Considero di essere un “uomo atlantico” perché nato nel gennaio 1942, ho vissuto metà circa della mia vita professionale nella capitale degli Stati Uniti, ed il resto prevalentemente in Italia, mia moglie è francese, i miei figli hanno “padrini” di battesimo americani e britannici, hanno tre passaporti (Italia, Usa e Francia) e votano a tre elezioni politiche, i miei amici più stretti e di più lunga data sono, oltre che italiani, americani, austriaci, britannici, tedeschi, danesi e svedesi ed hanno avuto carriere sia nel settore pubblico (nazionale ed internazionale) che privato (soprattutto insegnamento, giornalismo e banche), e mi sento egualmente a mio agio in qualsiasi grande città (non ha desiderato vivere in campagna) dei Paesi “atlantici”.
Nella mia formazione “atlantica” ha avuto una grande importanza la School of Advanced International Studies (SAIS) della Johns Hopkins University. Nel 1966-68, grazie a borse di studio, ho frequentato le sedi di Bologna (oggi SAIS Europe) e Washington. A Bologna eravamo 89; di questo totale una quarantina, dopo un anno a Bologna, proseguì per un secondo anno nella sede centrale di Washington (che allora aveva circa 250 studenti). Della quarantina, un terzo circa erano europei con borse di studio. I “bolognesi” (sia americani sia europei) avevano la tendenza di stare molto insieme perché per gli americani l’esperienza di un anno di studi e di vita Bologna era stata fondante e gli europei tendevano ad essere vicini ai loro amici statunitensi nella loro iniziazione alla vita negli USA. Al SAIS di Bologna ho, poi, tenuto corsi per una decina di anni, mentre, rientrato in Italia, perseguivo una carriera in Patria. Con i colleghi “bolognesi”, in 22 (più 10 coniugi)  abbiamo ricordato nel giugno scorso, con una riunione nella città felsinea, i cinquanta anni dal completamento dei nostri studi a Bologna. Nei cinquanta anni trascorsi, 10 sono deceduti; 22 su 79 disposti a fare un lungo viaggio per una ricorrenza di tre giorni è una percentuale elevata. Questi elementi sono stati il vero “grimaldello” per trasformarmi in un “uomo atlantico”.

▶ _ESERCIZI_:
**A)** Nel 1966-68, quali due sedi della SAIS ha frequentato chi scrive, secondo il brano?
**B)** Indica se le seguenti affermazioni concordano con il brano, citando per ciascuna le parole decisive del testo. (i) A Bologna gli studenti erano 89. (ii) Chi scrive ha tenuto corsi al SAIS di Bologna per una ventina di anni. (iii) Alla riunione dello scorso giugno hanno partecipato 22 ex colleghi e 10 coniugi.
**C)** Elenca tutte le nazionalità che il brano attribuisce agli amici più stretti e di più lunga data di chi scrive.

▶ _DATI FORNITI_:
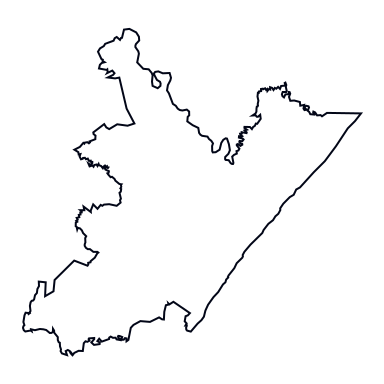 iLembe, KwaZulu-Natal, South Africa
{"feature_id": "47623444B69150070479938", "entity_name": "iLembe", "entity_type": "district", "adm_level": 2, "iso_a3": "ZAF", "parent_name": "South Africa", "parent_adm1": "KwaZulu-Natal", "projection": "natural_earth1", "projection_center": [31.231, -29.241], "detail": "fine", "context": "isolated", "style": "outline", "palette": "ink", "viewbox_px": 384, "rotation_deg": 0, "n_neighbors": 0, "source": "geoboundaries", "source_scale": "gbopen_adm2", "svg_char_len": 5869}
<svg xmlns="http://www.w3.org/2000/svg" viewBox="0 0 384 384"><path d="M190.8,331.6L197.6,323.6L201.4,320.2L203.9,316.7L205.4,310.6L208.1,304.7L213.5,297.1L218.2,292.1L223.0,284.4L225.4,282.3L226.2,279.5L228.2,277.5L227.9,276.9L228.6,275.4L234.3,268.2L236.7,263.2L242.3,257.7L242.9,256.4L242.7,255.0L244.4,251.8L250.5,244.6L262.3,233.0L263.6,230.0L268.4,223.8L273.0,220.2L275.4,216.3L278.3,213.8L280.3,210.1L280.2,208.3L283.3,203.7L289.8,197.1L293.7,194.8L296.2,189.5L300.0,187.4L313.8,172.2L324.8,161.2L335.9,146.3L347.8,128.3L355.0,121.1L361.0,113.4L327.0,112.9L322.0,116.3L320.6,115.1L317.1,115.4L315.1,112.4L313.4,111.6L313.2,112.5L314.7,113.9L314.5,114.6L310.3,114.2L309.2,111.9L307.7,110.7L309.0,107.5L308.5,106.3L306.2,105.8L305.0,106.5L304.8,107.9L306.6,109.7L304.5,110.1L303.5,108.6L304.2,104.9L300.3,105.7L299.9,102.0L294.2,100.5L290.3,100.8L289.0,96.9L290.2,93.7L289.6,92.1L288.8,92.0L288.7,94.2L285.4,94.4L284.0,97.4L282.5,96.2L281.9,94.3L282.7,92.0L286.2,92.0L286.7,90.9L285.8,86.8L286.3,85.0L285.4,82.6L284.7,83.0L285.3,84.8L284.9,85.6L281.1,86.0L280.0,88.9L278.1,86.9L276.3,88.7L274.8,87.9L273.5,90.0L272.1,87.9L270.1,87.2L270.2,89.5L269.0,89.0L267.4,91.0L267.1,89.1L266.1,89.9L265.1,88.3L263.1,89.3L262.7,88.7L261.0,89.0L261.1,91.1L258.9,91.5L258.7,92.9L257.9,92.8L257.5,96.6L258.4,100.7L257.7,104.1L258.0,105.4L257.6,106.4L256.8,106.6L256.5,108.4L256.4,111.7L255.5,113.5L252.5,115.5L255.6,115.3L256.7,116.7L257.9,116.8L260.2,114.8L260.7,118.8L257.2,123.8L255.8,123.6L254.9,125.8L253.1,127.0L251.9,129.1L249.9,127.0L244.5,126.9L244.4,127.9L246.9,129.7L244.6,130.4L246.7,132.4L246.5,133.1L241.7,132.2L241.8,133.5L240.1,133.7L240.4,134.8L242.3,136.2L241.4,136.8L239.0,136.3L238.9,137.6L242.8,138.7L243.6,139.5L242.3,141.2L239.6,141.0L239.3,141.9L240.3,143.2L242.2,143.9L242.3,144.7L240.4,145.9L237.9,144.0L236.8,144.5L236.8,145.4L239.4,148.7L238.4,150.5L236.5,151.1L236.8,153.6L234.1,154.8L232.2,156.6L233.4,162.9L233.1,163.9L232.1,164.0L230.7,163.2L228.7,160.2L225.6,159.9L225.1,159.1L225.2,157.0L228.4,153.8L229.9,150.2L228.9,144.2L227.0,138.6L225.7,138.3L223.3,139.8L221.3,142.9L219.6,149.7L215.7,152.2L212.8,152.4L212.2,151.1L212.1,146.0L213.0,143.4L211.3,140.8L209.0,139.0L207.5,136.6L202.1,135.8L200.4,134.7L199.1,132.9L198.3,127.9L192.7,125.2L187.3,121.4L187.7,116.9L189.2,115.3L189.1,111.5L186.8,109.6L182.4,110.5L179.7,110.0L177.7,108.6L175.8,105.8L172.9,103.9L168.9,93.3L167.0,90.4L167.9,85.1L170.3,80.5L171.0,77.8L169.6,73.0L162.8,73.3L158.3,71.4L155.2,71.9L154.0,73.4L154.3,74.9L156.9,79.9L160.0,81.8L160.6,83.5L160.4,85.9L157.7,88.2L152.6,85.9L152.0,81.6L152.6,75.3L151.6,72.8L148.7,69.3L143.3,68.8L137.2,62.4L138.9,53.7L138.3,51.3L135.4,47.1L135.4,45.7L135.9,44.1L139.2,40.5L138.9,36.7L136.2,32.4L129.4,28.9L124.0,29.6L122.0,37.8L121.0,38.0L120.0,39.9L116.7,37.0L114.7,38.2L113.6,40.7L105.2,43.8L103.8,46.1L100.0,48.4L98.0,51.7L101.4,59.0L102.8,59.7L102.5,60.9L104.6,62.2L101.7,63.0L99.9,64.8L99.0,68.5L106.7,69.9L107.3,69.4L107.7,72.1L107.1,73.1L112.3,70.6L114.5,73.2L113.1,74.9L107.8,77.5L115.1,78.4L119.3,77.6L126.6,108.6L134.4,123.5L127.6,125.7L117.2,124.3L109.2,129.1L106.3,127.4L104.2,124.1L93.3,132.4L93.6,134.1L95.5,135.6L95.3,139.2L89.6,141.4L90.0,142.3L88.9,143.3L87.3,142.2L84.6,142.7L84.3,143.6L83.3,142.9L79.9,146.9L74.4,149.7L78.3,152.1L78.7,154.5L80.4,154.1L79.6,156.5L81.0,159.3L82.7,158.8L83.0,158.0L84.9,157.8L85.9,159.2L87.8,158.6L88.8,160.8L90.7,160.7L90.6,161.8L92.3,161.9L92.3,163.1L90.4,164.9L88.4,163.5L89.6,166.4L92.4,165.5L93.5,166.7L94.3,165.0L96.6,164.5L97.5,166.0L98.6,164.0L99.0,165.2L101.1,166.0L102.8,168.2L103.5,166.6L105.0,165.5L106.1,166.7L106.7,166.4L106.6,167.0L108.3,167.4L107.9,168.0L105.9,167.3L104.7,168.1L105.5,169.6L108.9,171.2L108.6,172.8L107.4,173.3L108.3,174.6L110.6,177.2L112.0,176.8L114.5,178.9L115.4,180.7L119.4,184.0L121.4,184.3L120.9,184.9L121.3,186.8L120.4,188.4L121.2,189.0L120.8,191.6L119.5,192.8L120.9,198.7L120.0,200.2L120.6,202.6L116.7,205.8L109.2,204.2L104.0,204.6L102.3,205.8L100.7,204.9L97.5,208.8L93.2,204.4L90.7,210.7L90.8,212.0L83.6,206.6L84.3,210.2L80.4,210.2L81.8,211.3L81.7,212.4L80.3,212.5L80.5,214.5L78.8,214.9L79.3,217.2L76.7,217.9L77.7,219.7L76.2,220.8L77.2,221.8L75.8,222.6L75.7,226.2L76.6,226.8L77.2,229.5L77.8,227.8L80.0,228.4L81.9,230.4L83.1,233.1L86.2,236.2L85.2,238.1L85.4,242.4L84.7,244.3L84.7,245.8L85.9,247.8L87.7,249.1L89.9,249.1L93.4,251.9L97.5,251.9L98.3,252.6L97.3,253.3L94.8,257.7L90.7,261.1L90.5,262.3L88.2,262.8L88.3,264.5L87.5,265.7L74.2,260.6L54.6,280.0L53.5,291.3L45.1,296.2L45.7,282.3L38.8,281.6L39.0,286.1L37.4,289.0L36.9,293.0L35.0,295.2L34.1,299.4L33.0,300.6L31.7,300.8L30.6,302.3L29.9,305.9L30.5,311.0L29.7,312.2L30.0,313.0L28.6,314.0L28.3,313.0L25.6,312.7L24.5,315.3L23.4,322.0L24.4,325.2L23.4,326.2L23.0,327.9L23.8,330.2L25.3,331.5L30.6,330.5L31.6,331.2L31.1,329.3L34.9,330.2L39.9,329.0L43.3,329.3L46.2,330.0L49.8,333.0L51.5,332.9L52.9,331.9L53.0,328.8L54.1,330.6L54.2,332.7L57.8,337.1L57.8,340.0L58.7,342.2L59.8,342.7L60.0,346.4L61.0,349.4L60.6,351.1L61.9,353.4L67.0,355.1L65.7,351.1L67.8,350.0L69.5,350.9L70.6,353.2L71.6,354.3L71.6,353.3L72.8,354.9L74.3,352.9L78.6,350.8L82.8,351.0L83.8,343.2L85.5,341.3L87.3,341.8L89.5,340.7L88.6,339.1L89.0,338.4L94.2,338.0L94.2,339.1L91.4,342.5L94.0,344.9L99.6,344.1L99.8,342.5L97.4,341.1L99.2,338.7L101.8,341.6L109.1,339.0L109.2,337.6L110.7,336.6L112.9,337.8L115.6,337.7L116.6,339.4L120.5,340.1L120.3,339.1L118.5,338.0L118.0,336.6L118.3,335.9L119.6,336.0L122.2,337.0L121.6,338.6L121.9,339.8L123.7,339.7L125.0,338.1L126.4,338.4L126.5,341.3L128.4,339.9L130.8,327.8L133.5,324.9L140.4,321.1L150.0,321.9L159.1,317.4L162.0,319.3L163.9,319.5L164.3,311.8L165.9,305.2L168.6,304.6L168.3,303.3L169.4,304.4L173.4,301.8L189.9,313.1L187.8,315.4L185.6,316.2L184.7,321.3L186.6,323.4L185.5,325.4L186.7,325.2L186.8,325.8L186.1,327.6L186.3,329.6L187.1,330.6L190.8,331.6Z" fill="none" stroke="#020617" stroke-width="2"/></svg>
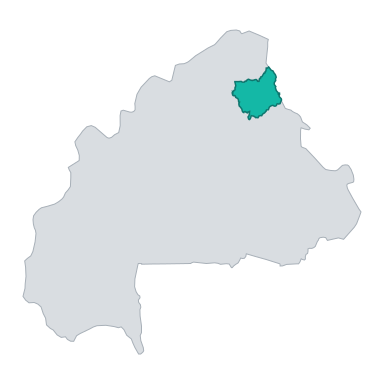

▶ _SOLUZIONI_:
**A)** Bologna (oggi SAIS Europe) e Washington.

**B)**
(i) Sì: "A Bologna eravamo 89".
(ii) No: "ho, poi, tenuto corsi per una decina di anni".
(iii) Sì: "in 22 (più 10 coniugi)".

**C)** Italiani, americani, austriaci, britannici, tedeschi, danesi, svedesi.